▸ What the task requires:
Identify all lines of the data containing the string "Left" and copy them.

▸ Available data:
▼
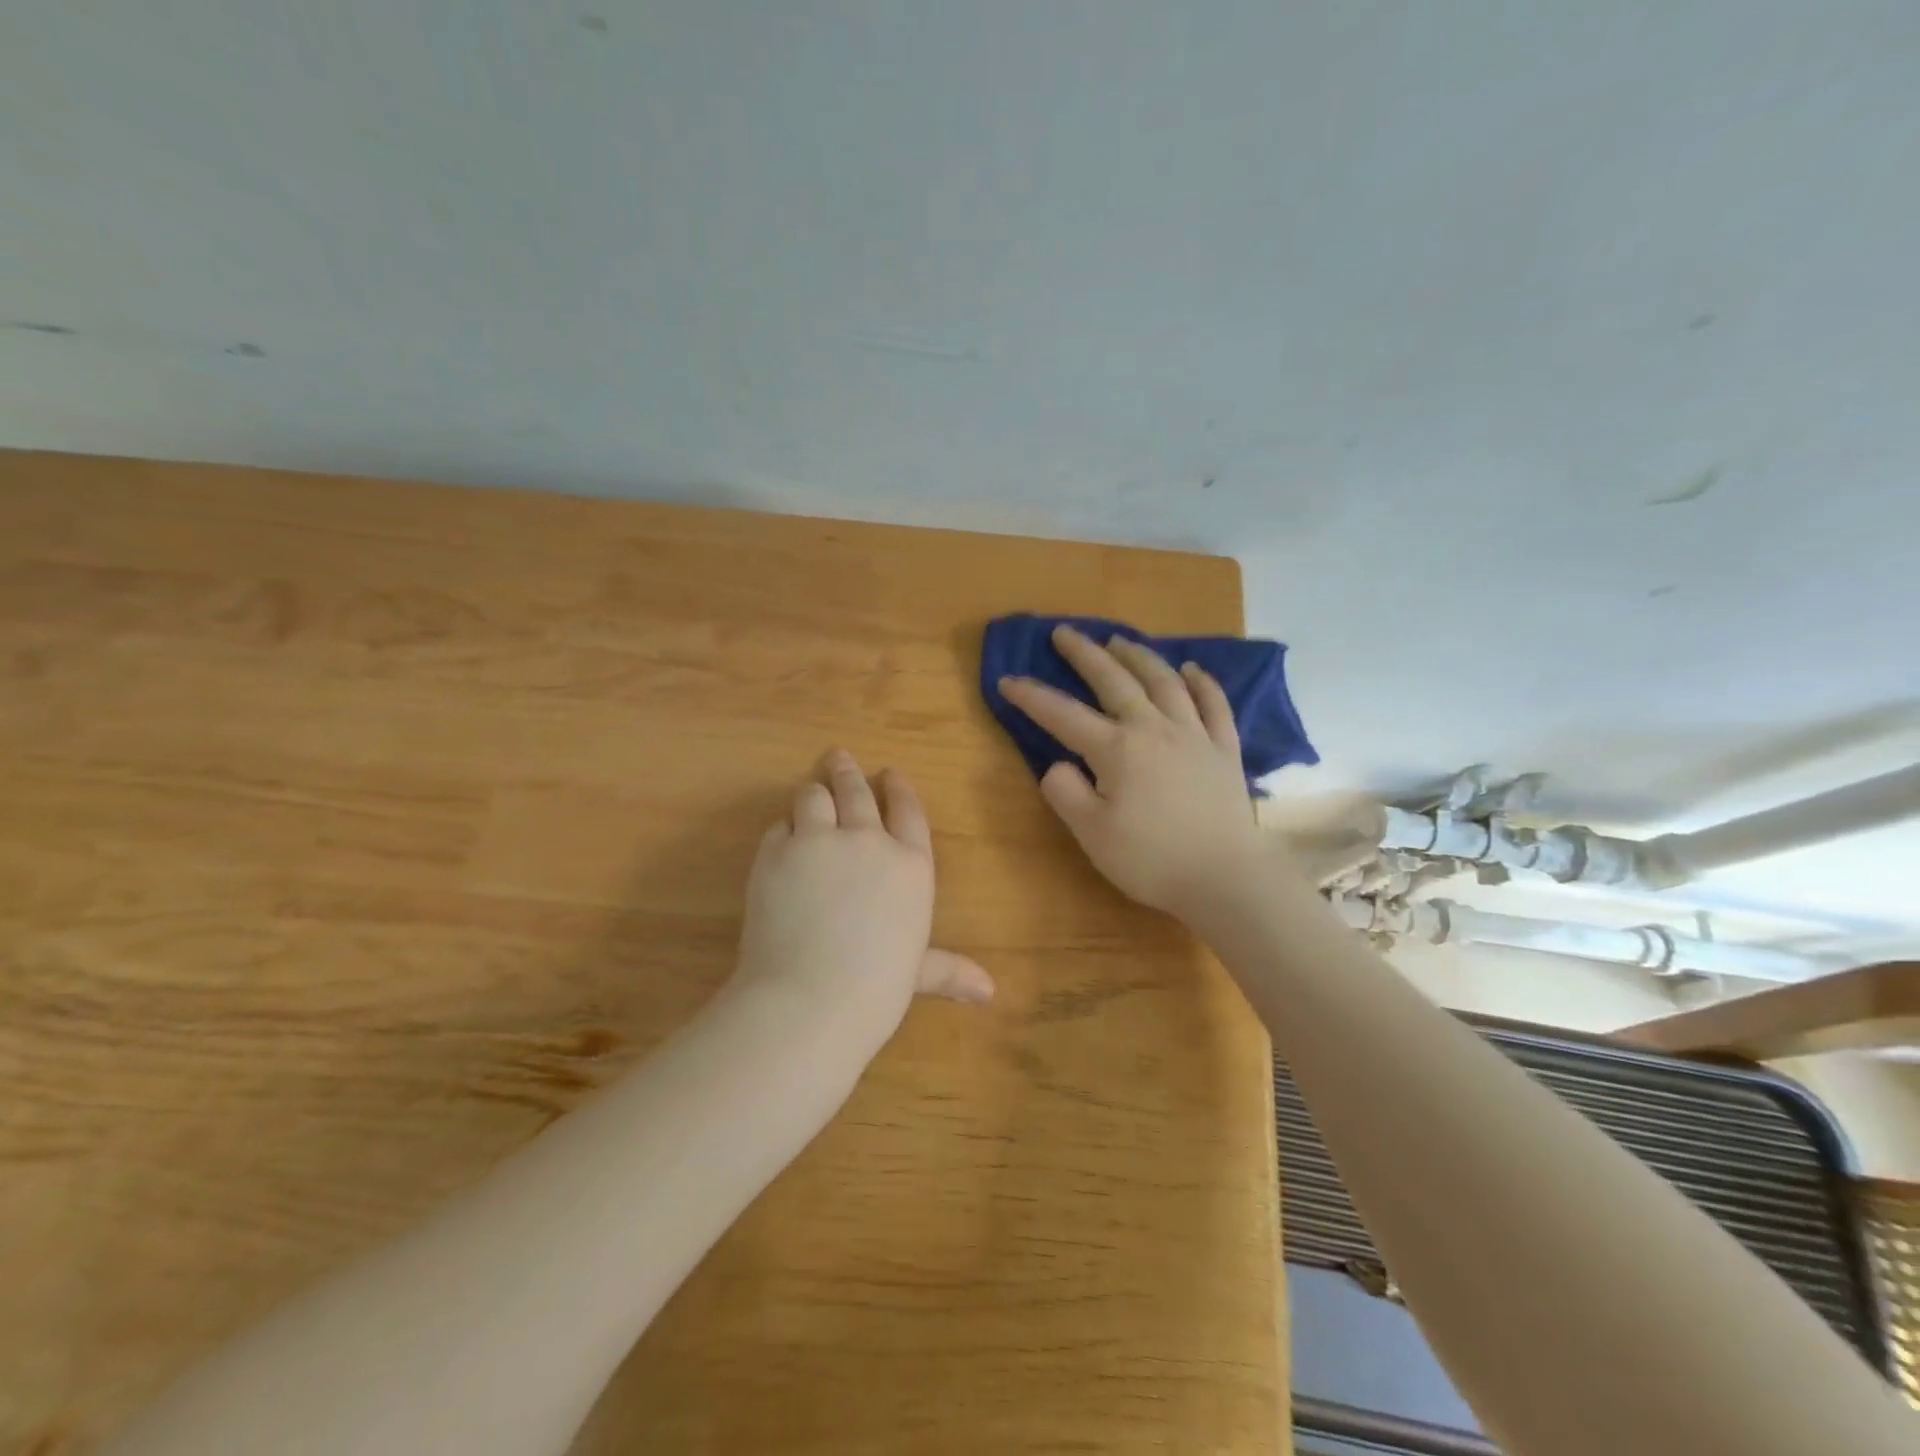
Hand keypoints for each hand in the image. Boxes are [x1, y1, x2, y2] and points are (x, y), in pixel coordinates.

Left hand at [731, 750, 991, 1042]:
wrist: (810, 1000)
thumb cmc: (876, 990)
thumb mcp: (917, 973)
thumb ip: (949, 970)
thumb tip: (990, 992)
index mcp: (910, 865)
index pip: (907, 810)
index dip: (899, 787)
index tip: (890, 772)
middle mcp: (867, 841)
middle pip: (856, 790)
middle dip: (848, 771)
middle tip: (839, 757)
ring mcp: (818, 841)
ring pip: (813, 796)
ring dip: (812, 793)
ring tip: (810, 792)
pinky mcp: (775, 853)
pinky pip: (779, 827)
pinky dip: (783, 830)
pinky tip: (783, 840)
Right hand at [998, 625, 1285, 920]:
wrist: (1225, 878)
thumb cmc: (1151, 860)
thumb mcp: (1092, 834)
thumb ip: (1066, 793)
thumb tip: (1058, 764)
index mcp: (1116, 749)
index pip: (1063, 715)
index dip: (1032, 697)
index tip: (1007, 681)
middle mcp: (1153, 729)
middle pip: (1114, 680)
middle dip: (1085, 654)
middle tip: (1065, 633)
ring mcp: (1193, 735)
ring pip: (1163, 681)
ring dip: (1138, 656)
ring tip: (1119, 640)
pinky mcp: (1224, 749)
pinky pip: (1214, 704)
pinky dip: (1202, 682)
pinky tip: (1192, 669)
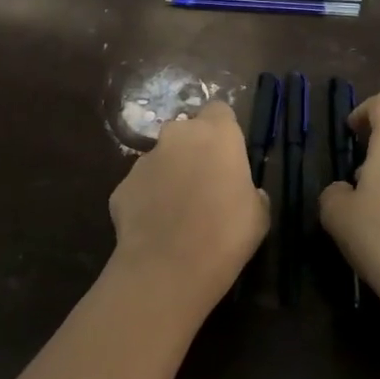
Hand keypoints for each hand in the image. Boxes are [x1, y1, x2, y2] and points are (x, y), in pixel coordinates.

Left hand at [108, 100, 268, 318]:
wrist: (169, 267)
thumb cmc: (227, 234)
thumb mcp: (258, 214)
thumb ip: (250, 191)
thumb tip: (244, 192)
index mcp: (216, 134)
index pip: (219, 111)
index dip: (224, 131)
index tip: (228, 155)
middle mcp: (177, 136)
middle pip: (186, 131)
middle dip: (193, 150)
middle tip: (204, 183)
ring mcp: (144, 159)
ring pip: (161, 159)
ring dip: (169, 175)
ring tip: (177, 211)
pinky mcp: (122, 185)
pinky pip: (140, 186)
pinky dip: (148, 200)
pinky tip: (156, 228)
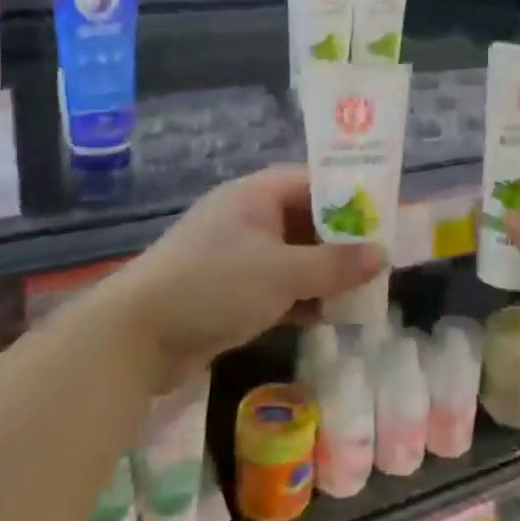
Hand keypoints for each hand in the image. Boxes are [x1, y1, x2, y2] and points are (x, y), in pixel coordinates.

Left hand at [115, 166, 383, 388]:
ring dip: (324, 274)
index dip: (349, 197)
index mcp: (256, 195)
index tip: (383, 217)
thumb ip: (335, 264)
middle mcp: (247, 219)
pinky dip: (302, 298)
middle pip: (306, 221)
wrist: (136, 337)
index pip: (313, 183)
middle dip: (341, 242)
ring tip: (365, 291)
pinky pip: (277, 288)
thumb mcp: (282, 272)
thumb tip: (381, 255)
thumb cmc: (214, 285)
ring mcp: (237, 257)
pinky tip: (330, 317)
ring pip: (293, 258)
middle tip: (379, 260)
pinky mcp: (229, 293)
▲
▸ Response area:
Left hand at [731, 750, 991, 1042]:
Left hand at [108, 100, 268, 318]:
Left hand at [115, 166, 383, 388]:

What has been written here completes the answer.